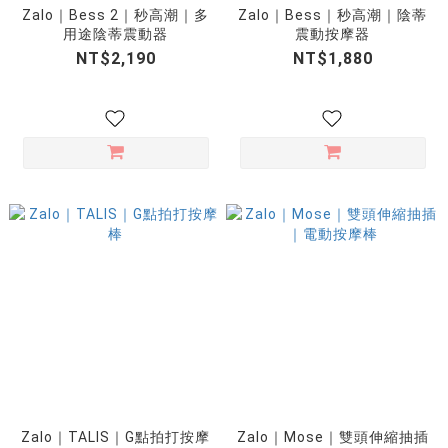
Zalo｜Bess 2｜秒高潮｜多
Zalo｜Bess｜秒高潮｜陰蒂
用途陰蒂震動器
震動按摩器
NT$2,190
NT$1,880
Zalo｜TALIS｜G點拍打按摩
Zalo｜Mose｜雙頭伸縮抽插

What is required - Retype all of the listing above exactly, but keep its pictures out.

Result -
Zalo｜Bess 2｜秒高潮｜多
Zalo｜Bess｜秒高潮｜陰蒂
用途陰蒂震動器
震動按摩器
NT$2,190
NT$1,880
Zalo｜TALIS｜G點拍打按摩
Zalo｜Mose｜雙頭伸縮抽插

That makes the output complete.